Refresh: Begin with prayer. Ask for the Holy Spirit to open your heart to new understanding and for God’s character to be revealed.
Read: Luke 12:13-21 in the English Standard Version (ESV). Note 1–3 insights or questions.
Reflect: In this story from the Gospel of Luke, Jesus has an encounter with a family plagued by inheritance problems. Someone yells from the crowd, "Sir, please tell my brother to divide my father's estate with me!" Now, we are not given the details behind this family controversy. It is possible that the father had died without leaving a will. Or maybe one of the brothers was trying to cheat the other, as in the story of Jacob and Esau. However, we do know that the man's request was not totally out of line. Jewish rabbis were often called on to serve as judges and to settle disputes. But obviously this man does not want to learn from Jesus; he only wants Jesus to do something for him. Jesus takes advantage of the opportunity to teach the crowd about what it means to be successful in life. He replies, "Man, who made me a judge over you to decide such things as that? Beware! Don't always be wishing for what you don't have. For real life and real living are not related to how rich we are."
I love that response. Jesus does something more important than helping this family sort out a will. He exposes the man’s potential real motivation. As is so often the case when families gather for the reading of a will, the issue is not justice or fairness but greed. And the shame is that families and friendships can often be permanently torn apart by greed.
Some translations of this passage use the word “covetousness” instead of “greed." Covetousness implies a desire for someone else’s wealth. Covetousness has also been defined as "wanting more of what you already have enough of." Most of us would not call ourselves greedy, but is it possible that we often want more of what we already have enough of? Maybe Jesus is trying to call to our attention to the fact that sometimes our desire for our “fair share” is not motivated by the right reasons. And having more is certainly not a guarantee of real happiness. What our hearts desire is real joy, something only Jesus can give us.
Recalibrate: Have you ever found yourself wanting more of what you already have enough of? What are some ways we can rely on Jesus more, and covet the things of the world less?
Respond: Pray that Jesus will be enough for all our needs and wants.
Research: Read Exodus 20:17 and consider why it was important for God’s people to not covet.
Remember: “Be careful and guard against all kinds of greed. A man’s life is not measured by the many things he owns.” —Luke 12:15 (ICB)
Sam Leonor loves his work as chaplain to the students and faculty of La Sierra University. His ministry is marked by a call to radical faith in Jesus. He loves finding ways to engage culture deeply for the sake of the Gospel. He has devoted his ministry to helping young adults bloom into a faith that is growing, mission oriented, and full of love.
While you hold your little one think about all the important things that you want to give them that you cannot buy, even if you had all the money in the world. Write them in words your child will understand.

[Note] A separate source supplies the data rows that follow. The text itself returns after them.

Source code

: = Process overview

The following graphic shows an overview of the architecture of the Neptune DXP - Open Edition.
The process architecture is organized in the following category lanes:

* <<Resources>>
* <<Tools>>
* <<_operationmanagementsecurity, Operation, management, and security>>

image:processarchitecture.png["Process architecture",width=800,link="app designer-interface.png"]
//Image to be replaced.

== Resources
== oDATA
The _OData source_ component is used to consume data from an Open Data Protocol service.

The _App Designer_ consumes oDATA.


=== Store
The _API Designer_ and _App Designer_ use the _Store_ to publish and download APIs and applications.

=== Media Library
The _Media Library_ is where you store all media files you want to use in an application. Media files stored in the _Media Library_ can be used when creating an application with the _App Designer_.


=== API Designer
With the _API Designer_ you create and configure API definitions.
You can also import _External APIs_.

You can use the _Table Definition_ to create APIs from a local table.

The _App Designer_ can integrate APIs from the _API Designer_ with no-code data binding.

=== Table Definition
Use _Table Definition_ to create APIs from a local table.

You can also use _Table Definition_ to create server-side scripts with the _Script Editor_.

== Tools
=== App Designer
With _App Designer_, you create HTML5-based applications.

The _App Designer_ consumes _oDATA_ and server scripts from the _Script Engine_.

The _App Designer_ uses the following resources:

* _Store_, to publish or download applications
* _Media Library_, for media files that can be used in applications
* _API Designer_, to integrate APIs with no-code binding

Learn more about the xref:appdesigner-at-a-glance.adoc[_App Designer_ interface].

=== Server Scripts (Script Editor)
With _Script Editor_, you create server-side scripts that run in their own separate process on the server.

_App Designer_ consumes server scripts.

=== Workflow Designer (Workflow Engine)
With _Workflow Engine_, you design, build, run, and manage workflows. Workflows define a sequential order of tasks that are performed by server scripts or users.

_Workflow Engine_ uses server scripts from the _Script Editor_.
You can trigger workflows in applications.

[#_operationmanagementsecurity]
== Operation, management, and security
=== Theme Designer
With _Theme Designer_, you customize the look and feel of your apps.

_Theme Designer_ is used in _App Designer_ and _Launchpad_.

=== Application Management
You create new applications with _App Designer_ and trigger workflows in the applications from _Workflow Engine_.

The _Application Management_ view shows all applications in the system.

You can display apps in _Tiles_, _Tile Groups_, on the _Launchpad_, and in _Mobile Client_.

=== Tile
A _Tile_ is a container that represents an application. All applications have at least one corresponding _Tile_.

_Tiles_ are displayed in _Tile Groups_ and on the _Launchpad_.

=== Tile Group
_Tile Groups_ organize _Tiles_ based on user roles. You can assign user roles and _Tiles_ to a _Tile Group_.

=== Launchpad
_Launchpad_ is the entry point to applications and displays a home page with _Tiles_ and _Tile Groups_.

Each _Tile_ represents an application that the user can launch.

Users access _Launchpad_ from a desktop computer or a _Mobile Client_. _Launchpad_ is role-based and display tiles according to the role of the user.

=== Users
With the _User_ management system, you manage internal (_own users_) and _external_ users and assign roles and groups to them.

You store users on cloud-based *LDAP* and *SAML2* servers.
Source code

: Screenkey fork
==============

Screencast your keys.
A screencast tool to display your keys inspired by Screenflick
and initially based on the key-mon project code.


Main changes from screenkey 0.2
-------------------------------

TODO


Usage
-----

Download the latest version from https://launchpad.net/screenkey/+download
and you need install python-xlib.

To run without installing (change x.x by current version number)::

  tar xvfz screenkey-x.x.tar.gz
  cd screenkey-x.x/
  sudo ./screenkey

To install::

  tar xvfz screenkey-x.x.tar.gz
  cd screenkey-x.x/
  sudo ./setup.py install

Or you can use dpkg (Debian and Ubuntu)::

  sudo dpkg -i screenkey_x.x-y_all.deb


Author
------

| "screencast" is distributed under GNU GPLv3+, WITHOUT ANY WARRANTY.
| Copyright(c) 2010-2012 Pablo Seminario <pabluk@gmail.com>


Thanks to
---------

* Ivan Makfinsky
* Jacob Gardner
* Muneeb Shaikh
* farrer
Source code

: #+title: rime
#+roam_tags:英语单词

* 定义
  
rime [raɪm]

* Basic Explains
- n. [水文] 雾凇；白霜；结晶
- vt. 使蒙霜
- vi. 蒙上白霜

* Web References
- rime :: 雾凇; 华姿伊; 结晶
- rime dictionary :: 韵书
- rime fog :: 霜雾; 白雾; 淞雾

Read the parable of the rich fool in Luke 12:13-21. Why do you think Jesus told this story? Is there anything wrong with having too much stuff?
This story opens with a man telling Jesus to have his brother divide an inheritance with him. Have you ever found yourself telling Jesus what to do, rather than asking Him to do what He thinks is best? I know I have. Today, whatever you are going through, give it to Jesus and allow His will to be done.